To the Editor:

In a recent opinion piece, Peter Johnston asserts that advocates of same-sex civil marriage should stop skirting the question of morality (“Gay marriage question begs resolution,” 3/20). As a strong supporter of the right to marry, I am willing to take on his challenge: Extending the legal right to marry to same-sex couples is not immoral.

Many liberals, understandably, are so offended by the stentorian sanctimony of James Dobson and former U.S. Representative Bob Barr (R-Ga.), the thrice-married author of the ill-named Defense of Marriage Act, that they wish to eschew the question of morality altogether. By doing this, however, the left undermines its own arguments.

Mr. Johnston complains, “The presumptive opinion against intrusion into the lives of consenting adults does not prove the morality of [same-sex] marriage.” But this begs another question: Is it moral for the state to dictate the most private aspects of our lives?
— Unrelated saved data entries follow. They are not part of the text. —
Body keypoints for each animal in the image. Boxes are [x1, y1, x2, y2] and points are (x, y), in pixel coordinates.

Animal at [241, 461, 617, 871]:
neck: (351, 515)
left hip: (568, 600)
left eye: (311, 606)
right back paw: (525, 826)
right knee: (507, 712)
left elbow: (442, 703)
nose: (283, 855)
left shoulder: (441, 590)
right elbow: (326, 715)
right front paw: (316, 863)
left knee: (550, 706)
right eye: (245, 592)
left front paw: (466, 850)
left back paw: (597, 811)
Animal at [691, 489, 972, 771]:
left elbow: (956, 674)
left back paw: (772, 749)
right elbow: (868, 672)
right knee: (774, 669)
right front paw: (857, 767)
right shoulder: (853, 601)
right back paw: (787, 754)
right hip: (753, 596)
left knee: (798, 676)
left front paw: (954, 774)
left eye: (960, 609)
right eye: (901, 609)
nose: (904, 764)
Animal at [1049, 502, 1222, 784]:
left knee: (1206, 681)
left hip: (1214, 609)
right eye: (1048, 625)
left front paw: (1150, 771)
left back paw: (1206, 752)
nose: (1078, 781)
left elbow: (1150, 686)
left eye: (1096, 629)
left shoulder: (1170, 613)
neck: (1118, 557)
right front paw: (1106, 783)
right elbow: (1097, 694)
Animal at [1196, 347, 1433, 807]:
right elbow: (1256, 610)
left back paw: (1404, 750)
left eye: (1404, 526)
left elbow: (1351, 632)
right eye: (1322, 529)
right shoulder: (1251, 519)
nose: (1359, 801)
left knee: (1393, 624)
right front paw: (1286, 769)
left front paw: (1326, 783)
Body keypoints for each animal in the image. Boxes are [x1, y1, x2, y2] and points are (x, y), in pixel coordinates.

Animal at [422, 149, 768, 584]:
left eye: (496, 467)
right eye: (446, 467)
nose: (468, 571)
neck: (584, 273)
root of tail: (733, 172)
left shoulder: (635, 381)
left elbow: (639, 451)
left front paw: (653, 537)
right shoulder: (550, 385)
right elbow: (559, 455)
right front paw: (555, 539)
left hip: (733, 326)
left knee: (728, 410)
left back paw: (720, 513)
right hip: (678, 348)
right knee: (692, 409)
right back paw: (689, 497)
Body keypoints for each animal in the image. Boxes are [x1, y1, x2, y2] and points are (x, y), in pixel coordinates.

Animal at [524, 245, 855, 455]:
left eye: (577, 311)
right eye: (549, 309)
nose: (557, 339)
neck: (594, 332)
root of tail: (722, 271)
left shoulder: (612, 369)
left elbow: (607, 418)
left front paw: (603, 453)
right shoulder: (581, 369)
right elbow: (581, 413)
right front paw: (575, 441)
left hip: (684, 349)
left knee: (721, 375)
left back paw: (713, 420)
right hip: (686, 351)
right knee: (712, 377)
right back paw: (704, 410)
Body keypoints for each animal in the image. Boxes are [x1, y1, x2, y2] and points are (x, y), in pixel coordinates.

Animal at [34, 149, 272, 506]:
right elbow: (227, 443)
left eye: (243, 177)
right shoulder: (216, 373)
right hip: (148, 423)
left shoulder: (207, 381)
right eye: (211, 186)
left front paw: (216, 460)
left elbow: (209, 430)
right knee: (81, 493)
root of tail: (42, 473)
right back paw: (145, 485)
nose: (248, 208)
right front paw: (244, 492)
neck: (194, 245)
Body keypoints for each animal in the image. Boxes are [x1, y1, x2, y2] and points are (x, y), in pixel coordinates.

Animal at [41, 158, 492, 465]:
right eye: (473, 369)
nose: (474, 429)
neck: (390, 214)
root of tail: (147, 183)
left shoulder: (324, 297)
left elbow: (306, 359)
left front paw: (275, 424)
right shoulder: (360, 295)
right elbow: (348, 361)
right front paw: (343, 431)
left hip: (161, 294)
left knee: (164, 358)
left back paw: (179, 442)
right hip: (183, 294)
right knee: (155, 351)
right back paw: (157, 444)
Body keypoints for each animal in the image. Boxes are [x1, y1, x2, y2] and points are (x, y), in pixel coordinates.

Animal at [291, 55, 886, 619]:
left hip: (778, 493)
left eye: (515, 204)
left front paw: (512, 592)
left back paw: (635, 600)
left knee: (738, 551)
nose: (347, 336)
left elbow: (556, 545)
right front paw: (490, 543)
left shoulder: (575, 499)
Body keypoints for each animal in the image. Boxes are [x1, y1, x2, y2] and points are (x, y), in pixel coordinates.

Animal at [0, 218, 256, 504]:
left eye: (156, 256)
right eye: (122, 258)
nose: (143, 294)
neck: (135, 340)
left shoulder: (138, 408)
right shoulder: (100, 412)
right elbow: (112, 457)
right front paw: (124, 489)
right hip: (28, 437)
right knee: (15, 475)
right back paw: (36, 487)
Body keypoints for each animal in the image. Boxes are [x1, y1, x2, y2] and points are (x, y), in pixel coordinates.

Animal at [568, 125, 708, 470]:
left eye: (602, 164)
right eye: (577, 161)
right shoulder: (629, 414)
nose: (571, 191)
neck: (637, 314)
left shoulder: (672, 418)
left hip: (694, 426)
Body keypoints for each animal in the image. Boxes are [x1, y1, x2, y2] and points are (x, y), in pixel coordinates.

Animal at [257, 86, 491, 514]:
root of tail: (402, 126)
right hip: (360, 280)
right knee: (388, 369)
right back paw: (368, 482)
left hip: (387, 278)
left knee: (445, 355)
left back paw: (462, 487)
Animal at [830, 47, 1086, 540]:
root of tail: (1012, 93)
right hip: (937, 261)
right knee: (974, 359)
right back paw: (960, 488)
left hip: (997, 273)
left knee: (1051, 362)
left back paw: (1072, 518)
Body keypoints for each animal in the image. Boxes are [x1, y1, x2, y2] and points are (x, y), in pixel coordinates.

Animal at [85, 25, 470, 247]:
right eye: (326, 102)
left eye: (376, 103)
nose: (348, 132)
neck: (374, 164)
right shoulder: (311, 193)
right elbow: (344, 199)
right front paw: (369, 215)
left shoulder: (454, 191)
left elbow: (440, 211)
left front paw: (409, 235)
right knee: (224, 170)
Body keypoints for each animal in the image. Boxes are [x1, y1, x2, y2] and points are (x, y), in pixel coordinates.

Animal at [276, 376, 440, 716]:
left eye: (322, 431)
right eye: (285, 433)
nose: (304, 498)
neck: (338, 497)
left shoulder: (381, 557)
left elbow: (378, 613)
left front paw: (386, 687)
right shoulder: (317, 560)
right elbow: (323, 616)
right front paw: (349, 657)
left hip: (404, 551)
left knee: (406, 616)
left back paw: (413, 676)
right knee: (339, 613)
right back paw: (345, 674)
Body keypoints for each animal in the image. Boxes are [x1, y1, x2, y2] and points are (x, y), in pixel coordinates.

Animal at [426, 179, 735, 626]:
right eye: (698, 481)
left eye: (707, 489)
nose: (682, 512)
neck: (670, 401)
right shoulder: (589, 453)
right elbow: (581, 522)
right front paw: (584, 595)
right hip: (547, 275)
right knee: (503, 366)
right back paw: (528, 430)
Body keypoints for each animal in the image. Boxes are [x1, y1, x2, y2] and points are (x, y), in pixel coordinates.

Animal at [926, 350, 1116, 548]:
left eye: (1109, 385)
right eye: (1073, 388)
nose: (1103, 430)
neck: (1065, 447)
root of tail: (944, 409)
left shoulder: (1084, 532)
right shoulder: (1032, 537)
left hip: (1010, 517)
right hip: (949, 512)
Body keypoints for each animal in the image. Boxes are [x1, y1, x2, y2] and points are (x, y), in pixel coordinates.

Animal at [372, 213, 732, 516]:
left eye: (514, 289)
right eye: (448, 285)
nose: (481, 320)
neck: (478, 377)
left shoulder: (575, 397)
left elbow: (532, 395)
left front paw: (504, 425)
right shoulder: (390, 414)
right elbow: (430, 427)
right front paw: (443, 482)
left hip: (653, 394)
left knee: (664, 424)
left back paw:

If the answer is yes, then the government should be able to pass legislation telling citizens whether they may work on the Sabbath or use contraception. It is debatable whether the government should be issuing anything with the word “marriage” on it at all, but so long as it does, it is immoral and discriminatory to deny it to certain couples.

Religious institutions reserve the right not to recognize marriages between people who are not members of their congregations, who are not of the same faith, or who have been divorced. Even if the state issues marriage licenses to two men or two women, religious institutions will not have to.

Nobody is harmed by same-sex civil marriage, but those to whom it is denied are faced with numerous legal disadvantages, to say nothing of the social stigma that such a denial entails. It’s not just that legalizing same-sex marriage is not immoral — it is in fact immoral not to do so.